=== TEXTO FORNECIDO ===

Por Equipo de Redacción
Publicado em 28 de julho de 2021
Desde que assumiu o posto de CEO, logo após a empresa abrir o capital, a executiva já liderou 17 aquisições — e vem pavimentando o caminho para a Ambipar se tornar referência mundial em gestão ambiental. Para ela, o desafio é dar aos resíduos um destino economicamente viável.
Fundada em 1995 por Tercio Borlenghi Neto, em Nova Odessa (SP), a empresa de gestão ambiental Ambipar levantou a respeitável cifra de R$ 1,1 bilhão em seu IPO, há um ano. “Surpreendemos o mercado que nem sequer sabia que no Brasil havia uma empresa tão preparada para atuar neste segmento”, afirmou a CEO Cristina Andriotti. Para ela, o sucesso do negócio se deve à conexão visceral com as boas práticas da economia verde.
DINHEIRO – Em julho de 2020, a Ambipar estreou na B3 precificada no topo da faixa indicativa, R$ 24,75. Em um ano, a valorização superou 70%. Que fatores explicam a boa aceitação do mercado?

=== INFORMAÇÕES FORNECIDAS ===

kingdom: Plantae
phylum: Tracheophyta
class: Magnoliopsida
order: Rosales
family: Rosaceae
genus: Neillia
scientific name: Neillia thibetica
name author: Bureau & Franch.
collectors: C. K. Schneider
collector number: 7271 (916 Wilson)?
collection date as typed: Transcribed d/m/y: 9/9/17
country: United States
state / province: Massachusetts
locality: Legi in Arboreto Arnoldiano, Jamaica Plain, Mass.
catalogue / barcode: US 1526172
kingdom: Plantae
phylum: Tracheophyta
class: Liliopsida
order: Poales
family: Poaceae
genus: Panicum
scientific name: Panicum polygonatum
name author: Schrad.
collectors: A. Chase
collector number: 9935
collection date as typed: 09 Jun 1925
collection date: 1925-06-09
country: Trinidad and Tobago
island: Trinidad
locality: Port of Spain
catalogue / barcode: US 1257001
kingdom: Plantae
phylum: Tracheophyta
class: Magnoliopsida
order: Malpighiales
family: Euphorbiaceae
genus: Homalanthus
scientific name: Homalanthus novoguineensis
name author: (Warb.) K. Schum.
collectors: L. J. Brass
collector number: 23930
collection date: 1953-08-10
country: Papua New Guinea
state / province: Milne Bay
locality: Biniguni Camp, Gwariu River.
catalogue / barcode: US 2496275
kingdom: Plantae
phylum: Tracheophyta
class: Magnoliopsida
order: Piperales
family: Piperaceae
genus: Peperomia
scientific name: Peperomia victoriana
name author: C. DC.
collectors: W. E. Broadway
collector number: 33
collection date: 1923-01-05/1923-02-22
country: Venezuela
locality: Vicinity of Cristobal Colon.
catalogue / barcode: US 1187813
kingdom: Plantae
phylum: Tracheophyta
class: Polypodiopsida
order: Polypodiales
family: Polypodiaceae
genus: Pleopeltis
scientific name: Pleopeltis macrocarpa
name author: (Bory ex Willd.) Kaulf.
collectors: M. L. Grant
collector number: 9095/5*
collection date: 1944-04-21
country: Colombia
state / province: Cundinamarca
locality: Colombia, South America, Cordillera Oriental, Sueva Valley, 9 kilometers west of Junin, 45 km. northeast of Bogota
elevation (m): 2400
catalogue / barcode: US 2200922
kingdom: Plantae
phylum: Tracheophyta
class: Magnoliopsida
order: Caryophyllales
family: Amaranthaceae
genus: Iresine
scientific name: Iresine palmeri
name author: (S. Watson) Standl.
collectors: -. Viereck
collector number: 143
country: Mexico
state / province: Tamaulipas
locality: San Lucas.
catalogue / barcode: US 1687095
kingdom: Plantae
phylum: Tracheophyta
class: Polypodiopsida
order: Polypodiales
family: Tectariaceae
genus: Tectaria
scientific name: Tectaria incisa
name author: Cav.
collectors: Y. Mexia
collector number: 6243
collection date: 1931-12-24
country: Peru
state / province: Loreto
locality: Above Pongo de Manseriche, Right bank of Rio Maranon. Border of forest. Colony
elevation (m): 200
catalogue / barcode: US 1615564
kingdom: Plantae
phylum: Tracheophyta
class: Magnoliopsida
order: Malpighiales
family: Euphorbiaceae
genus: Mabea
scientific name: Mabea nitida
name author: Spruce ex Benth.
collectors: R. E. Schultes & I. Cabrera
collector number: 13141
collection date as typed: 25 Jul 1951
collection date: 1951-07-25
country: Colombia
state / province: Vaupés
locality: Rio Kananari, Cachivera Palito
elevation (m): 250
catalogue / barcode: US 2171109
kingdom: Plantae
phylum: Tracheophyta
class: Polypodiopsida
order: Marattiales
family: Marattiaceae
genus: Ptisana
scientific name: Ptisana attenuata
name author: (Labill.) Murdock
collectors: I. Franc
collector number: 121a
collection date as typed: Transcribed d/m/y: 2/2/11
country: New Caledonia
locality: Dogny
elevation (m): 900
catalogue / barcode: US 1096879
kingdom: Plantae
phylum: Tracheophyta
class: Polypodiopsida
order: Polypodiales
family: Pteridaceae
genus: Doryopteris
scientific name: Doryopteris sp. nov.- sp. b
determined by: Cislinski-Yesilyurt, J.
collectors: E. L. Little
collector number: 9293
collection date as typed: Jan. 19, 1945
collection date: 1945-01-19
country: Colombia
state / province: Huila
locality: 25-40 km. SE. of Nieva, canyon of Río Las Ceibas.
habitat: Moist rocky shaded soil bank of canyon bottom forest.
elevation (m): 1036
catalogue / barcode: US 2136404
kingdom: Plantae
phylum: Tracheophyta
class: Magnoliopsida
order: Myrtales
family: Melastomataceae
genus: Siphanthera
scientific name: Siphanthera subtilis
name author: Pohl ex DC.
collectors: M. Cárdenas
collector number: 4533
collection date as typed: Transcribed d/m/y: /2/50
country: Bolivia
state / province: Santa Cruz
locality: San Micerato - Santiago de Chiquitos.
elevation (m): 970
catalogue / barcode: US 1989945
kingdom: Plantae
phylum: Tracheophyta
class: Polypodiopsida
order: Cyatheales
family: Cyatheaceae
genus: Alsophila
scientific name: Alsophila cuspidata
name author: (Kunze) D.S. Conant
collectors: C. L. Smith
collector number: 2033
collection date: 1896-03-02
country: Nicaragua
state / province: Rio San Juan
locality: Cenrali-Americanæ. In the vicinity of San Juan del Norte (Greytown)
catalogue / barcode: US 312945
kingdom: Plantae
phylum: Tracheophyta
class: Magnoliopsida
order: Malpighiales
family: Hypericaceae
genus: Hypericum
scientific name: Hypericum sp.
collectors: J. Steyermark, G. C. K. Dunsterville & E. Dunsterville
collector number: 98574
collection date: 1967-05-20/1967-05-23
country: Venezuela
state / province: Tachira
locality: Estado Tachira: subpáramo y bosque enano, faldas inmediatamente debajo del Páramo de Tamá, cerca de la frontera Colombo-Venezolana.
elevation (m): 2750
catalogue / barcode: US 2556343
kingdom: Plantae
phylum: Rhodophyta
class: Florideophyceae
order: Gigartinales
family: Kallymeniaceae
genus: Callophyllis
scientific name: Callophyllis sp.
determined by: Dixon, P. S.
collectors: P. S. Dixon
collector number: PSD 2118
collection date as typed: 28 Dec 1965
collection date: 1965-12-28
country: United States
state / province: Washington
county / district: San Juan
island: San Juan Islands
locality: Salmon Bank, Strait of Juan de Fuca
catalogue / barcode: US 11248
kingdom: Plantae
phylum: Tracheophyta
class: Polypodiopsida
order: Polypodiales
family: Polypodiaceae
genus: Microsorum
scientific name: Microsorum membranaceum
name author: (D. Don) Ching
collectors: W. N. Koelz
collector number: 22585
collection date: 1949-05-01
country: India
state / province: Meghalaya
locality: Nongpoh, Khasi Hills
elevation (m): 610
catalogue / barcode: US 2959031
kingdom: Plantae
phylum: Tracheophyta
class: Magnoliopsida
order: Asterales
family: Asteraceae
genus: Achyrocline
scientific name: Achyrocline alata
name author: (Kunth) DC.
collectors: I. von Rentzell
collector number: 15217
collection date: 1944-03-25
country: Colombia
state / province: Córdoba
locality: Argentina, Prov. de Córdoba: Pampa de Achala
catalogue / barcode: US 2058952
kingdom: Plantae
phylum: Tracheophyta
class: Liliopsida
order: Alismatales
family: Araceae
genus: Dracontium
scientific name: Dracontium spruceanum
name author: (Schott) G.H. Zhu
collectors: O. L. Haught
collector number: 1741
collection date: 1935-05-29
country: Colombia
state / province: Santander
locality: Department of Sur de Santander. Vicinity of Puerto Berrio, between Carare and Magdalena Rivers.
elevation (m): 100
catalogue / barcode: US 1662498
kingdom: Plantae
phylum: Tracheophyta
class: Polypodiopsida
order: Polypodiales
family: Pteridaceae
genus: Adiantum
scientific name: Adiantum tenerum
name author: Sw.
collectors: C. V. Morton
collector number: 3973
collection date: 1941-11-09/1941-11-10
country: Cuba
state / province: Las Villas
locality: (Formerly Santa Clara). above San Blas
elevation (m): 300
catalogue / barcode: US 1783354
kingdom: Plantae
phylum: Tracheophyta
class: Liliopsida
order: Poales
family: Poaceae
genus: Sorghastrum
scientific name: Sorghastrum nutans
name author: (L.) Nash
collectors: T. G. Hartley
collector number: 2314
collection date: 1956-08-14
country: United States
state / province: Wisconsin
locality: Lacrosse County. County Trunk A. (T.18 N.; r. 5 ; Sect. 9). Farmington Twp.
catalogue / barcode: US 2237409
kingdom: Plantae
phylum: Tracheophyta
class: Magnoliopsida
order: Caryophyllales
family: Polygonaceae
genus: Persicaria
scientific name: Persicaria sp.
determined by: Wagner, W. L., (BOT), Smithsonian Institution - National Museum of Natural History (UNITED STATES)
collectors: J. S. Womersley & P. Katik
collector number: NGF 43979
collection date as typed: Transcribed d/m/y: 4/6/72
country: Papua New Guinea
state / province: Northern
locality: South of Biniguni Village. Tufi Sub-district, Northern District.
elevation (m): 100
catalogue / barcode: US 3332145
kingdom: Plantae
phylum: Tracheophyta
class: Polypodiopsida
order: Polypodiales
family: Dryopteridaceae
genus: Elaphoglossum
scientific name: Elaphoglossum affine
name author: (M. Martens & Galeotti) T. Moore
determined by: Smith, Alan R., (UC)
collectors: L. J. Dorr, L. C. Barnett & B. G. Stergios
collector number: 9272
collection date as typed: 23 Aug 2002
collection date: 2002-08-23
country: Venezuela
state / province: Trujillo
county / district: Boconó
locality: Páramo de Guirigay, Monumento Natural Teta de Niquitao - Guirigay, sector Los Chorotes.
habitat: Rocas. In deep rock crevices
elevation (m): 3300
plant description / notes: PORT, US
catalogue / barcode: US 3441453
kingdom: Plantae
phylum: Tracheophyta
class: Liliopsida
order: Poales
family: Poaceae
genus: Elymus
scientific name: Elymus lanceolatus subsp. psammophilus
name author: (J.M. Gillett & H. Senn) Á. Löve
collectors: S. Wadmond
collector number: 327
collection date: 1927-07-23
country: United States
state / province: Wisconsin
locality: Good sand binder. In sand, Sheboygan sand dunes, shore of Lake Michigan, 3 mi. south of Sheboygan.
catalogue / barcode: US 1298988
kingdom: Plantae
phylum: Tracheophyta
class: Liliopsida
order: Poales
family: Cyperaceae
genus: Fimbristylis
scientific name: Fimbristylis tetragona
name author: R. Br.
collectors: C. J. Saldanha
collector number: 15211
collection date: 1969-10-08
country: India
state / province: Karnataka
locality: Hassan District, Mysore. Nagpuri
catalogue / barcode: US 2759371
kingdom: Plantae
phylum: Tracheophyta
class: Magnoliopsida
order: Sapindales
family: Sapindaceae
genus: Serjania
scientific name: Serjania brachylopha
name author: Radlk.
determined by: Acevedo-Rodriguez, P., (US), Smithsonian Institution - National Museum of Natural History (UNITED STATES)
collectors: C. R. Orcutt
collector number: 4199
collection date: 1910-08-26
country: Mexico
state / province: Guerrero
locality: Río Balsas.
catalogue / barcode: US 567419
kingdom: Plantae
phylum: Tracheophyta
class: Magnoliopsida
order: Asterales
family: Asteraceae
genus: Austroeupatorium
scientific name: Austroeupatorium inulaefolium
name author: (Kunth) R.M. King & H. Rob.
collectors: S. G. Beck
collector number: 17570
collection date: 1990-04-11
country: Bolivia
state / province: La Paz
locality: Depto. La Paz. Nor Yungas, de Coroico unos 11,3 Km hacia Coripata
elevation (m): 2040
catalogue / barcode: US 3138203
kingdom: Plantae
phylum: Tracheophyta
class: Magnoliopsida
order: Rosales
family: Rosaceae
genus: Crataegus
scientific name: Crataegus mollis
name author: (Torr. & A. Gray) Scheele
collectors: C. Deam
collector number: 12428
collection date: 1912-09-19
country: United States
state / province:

===

## LISTA DE TAREFAS
1) Segundo o texto sobre a Ambipar, quanto a empresa levantou em seu IPO?
2) Copie do texto sobre a Ambipar o trecho que se abre com as palavras "Por Equipo de" e se fecha com "destino economicamente viável.".
3) Escreva o que vem a seguir no texto sobre a Ambipar, a partir da última frase mostrada.

## RESPOSTAS DAS TAREFAS
1) R$ 1,1 bilhão.

2)
Por Equipo de Redacción
Publicado em 28 de julho de 2021
Desde que assumiu o posto de CEO, logo após a empresa abrir o capital, a executiva já liderou 17 aquisições — e vem pavimentando o caminho para a Ambipar se tornar referência mundial em gestão ambiental. Para ela, o desafio é dar aos resíduos um destino economicamente viável.

3)
CRISTINA ANDRIOTTI — Nosso modelo de negócio. Ainda que no momento do IPO o assunto de gestão do resíduo no Brasil fosse incipiente, fora daqui a valorização do lixo já era tema relevante. A proposta da nossa vertical Envi-ronment, de não ser apenas uma gestora de resíduos e sim de criar valor para o lixo, transformando-o em novos produtos dentro de uma economia circular, é um dos fatores que fizeram brilhar os olhos dos investidores. A vertica Response, focada no gerenciamento de crises e no atendimento de emergências ambientais, químicas e biológicas, tem grande potencial de internacionalização.
O lucro líquido da Ambipar no primeiro trimestre ficou 195,7% acima do que o apurado no mesmo período do ano passado. O que impulsionou esse resultado?
Crescemos bastante. A receita quase dobrou [alta de 83,9%, para R$ 262,3 milhões], com melhoria de margens tanto de Ebitda [alta de 80,7%] como de margem líquida [27,7%], resultado de uma estratégia de crescimento ancorada em aquisições.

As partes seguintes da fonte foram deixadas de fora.